-- ASSIGNED TASK A --
In the flashlight forum thread, why does one poster argue that the camera does not exaggerate the color difference between the two lights? Answer in one to three sentences.

Fenix P1 with a Cree XR-E 750ma should be a mind blowing pocket rocket. Can't wait till the manufacuters start to use them, Headlamps should benifit greatly.


----------



## IsaacHayes (Oct 24, 2006)

The luxV does look very warmer. However cameras play tricks and it could be a greenie even. No less it's probably exagerated than what you see in real life. I find the whiter cree in that photo easier to see. Why? Well the top luxV tint seems to make the tree and background all blendtogether. It lacks contrast and looks like a muddy mess to me. The cree picture seems to make the tree pop out from the background dirt more.


----------



## SuperTorch (Oct 24, 2006)

Luxeon V is being fed 20% more power too, I'd say from the screens the Cree XR-E are living up to thier promise and at least they are not just a little step forward but are obvious to even nuby eyes.


----------



## x2x3x2 (Oct 24, 2006)

IsaacHayes said:


> The luxV does look very warmer. However cameras play tricks and it could be a greenie even. No less it's probably exagerated than what you see in real life. I find the whiter cree in that photo easier to see. Why? Well the top luxV tint seems to make the tree and background all blendtogether. It lacks contrast and looks like a muddy mess to me. The cree picture seems to make the tree pop out from the background dirt more.




Actually camera's dont exagerate, in fact in real life your eye actually "white balance" things automatically depending on your surrounding or the temperature of light which u have been exposed to. The camera (assuming they have been locked to the same setting for both shots) shows a pretty accurate difference in both color temp and true brightness difference.


----------



## Ikonomi (Oct 24, 2006)

-- ASSIGNED TASK B --
Pick out every line in the listing that contains the word "Access", and copy each one. Case counts.

-- TASK MATERIAL --
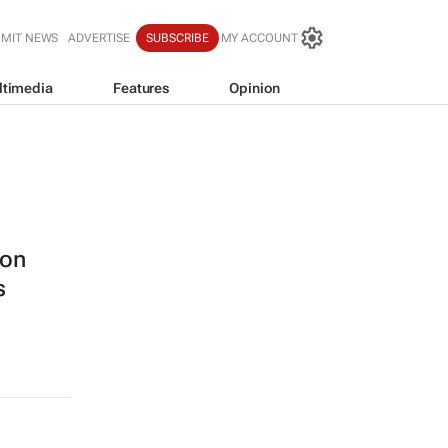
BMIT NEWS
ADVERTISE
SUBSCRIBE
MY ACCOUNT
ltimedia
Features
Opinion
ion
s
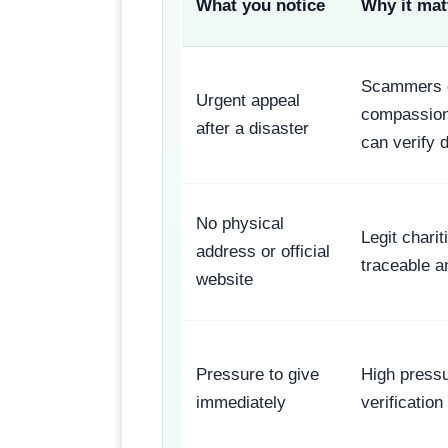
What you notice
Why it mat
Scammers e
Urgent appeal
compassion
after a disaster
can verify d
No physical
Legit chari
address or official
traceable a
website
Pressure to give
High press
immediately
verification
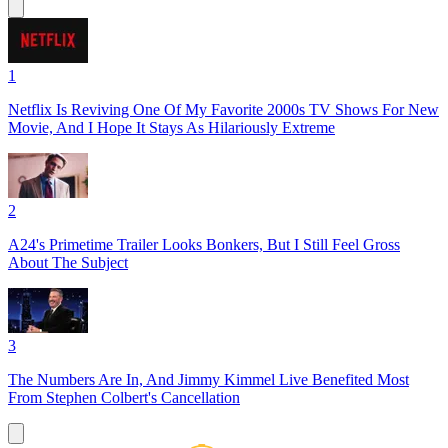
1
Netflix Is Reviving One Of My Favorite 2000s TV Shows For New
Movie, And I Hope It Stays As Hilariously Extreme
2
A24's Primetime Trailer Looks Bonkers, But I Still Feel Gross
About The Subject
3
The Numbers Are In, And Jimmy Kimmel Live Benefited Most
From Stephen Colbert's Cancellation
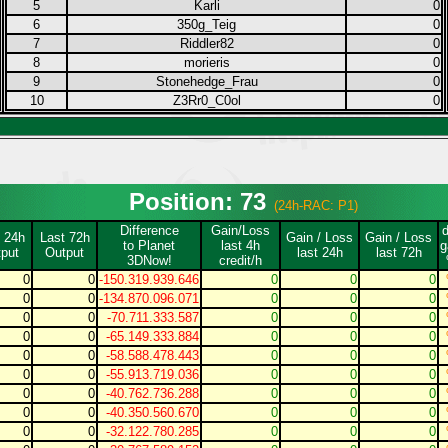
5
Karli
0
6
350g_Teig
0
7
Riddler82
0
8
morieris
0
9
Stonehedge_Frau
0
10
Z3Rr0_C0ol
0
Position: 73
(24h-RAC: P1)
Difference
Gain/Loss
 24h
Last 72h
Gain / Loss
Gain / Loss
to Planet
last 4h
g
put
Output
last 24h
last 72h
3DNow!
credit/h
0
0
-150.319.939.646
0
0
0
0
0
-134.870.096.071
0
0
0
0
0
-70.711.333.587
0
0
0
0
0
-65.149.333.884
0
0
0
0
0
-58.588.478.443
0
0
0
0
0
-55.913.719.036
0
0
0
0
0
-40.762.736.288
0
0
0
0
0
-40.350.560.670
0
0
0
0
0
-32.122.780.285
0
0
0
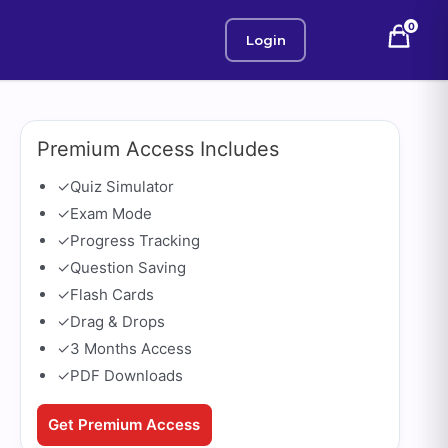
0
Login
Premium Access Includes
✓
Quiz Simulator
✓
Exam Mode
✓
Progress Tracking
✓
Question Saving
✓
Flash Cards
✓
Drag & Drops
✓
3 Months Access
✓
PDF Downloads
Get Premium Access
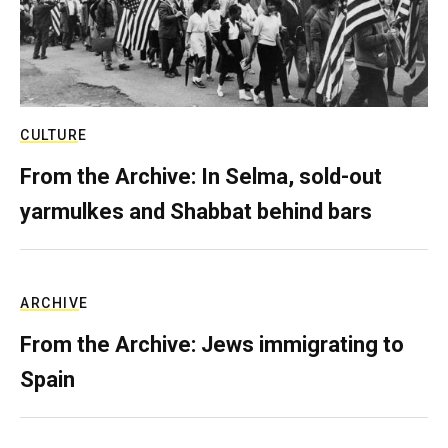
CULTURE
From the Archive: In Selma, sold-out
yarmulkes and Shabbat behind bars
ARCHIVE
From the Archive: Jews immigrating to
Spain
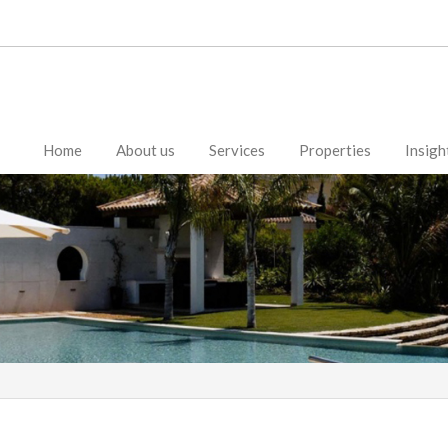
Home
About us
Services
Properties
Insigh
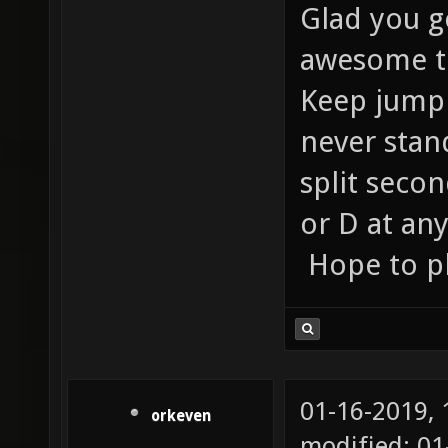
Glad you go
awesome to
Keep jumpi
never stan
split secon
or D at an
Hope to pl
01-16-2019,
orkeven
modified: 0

-- REPLY A --
The poster argues that the human eye automatically "white balances" what it sees, based on the surroundings or the color temperature of the light it has been exposed to. A camera locked to the same settings for both shots therefore shows a fairly accurate difference in color temperature and true brightness.

-- REPLY B --
Premium Access Includes
3 Months Access
Get Premium Access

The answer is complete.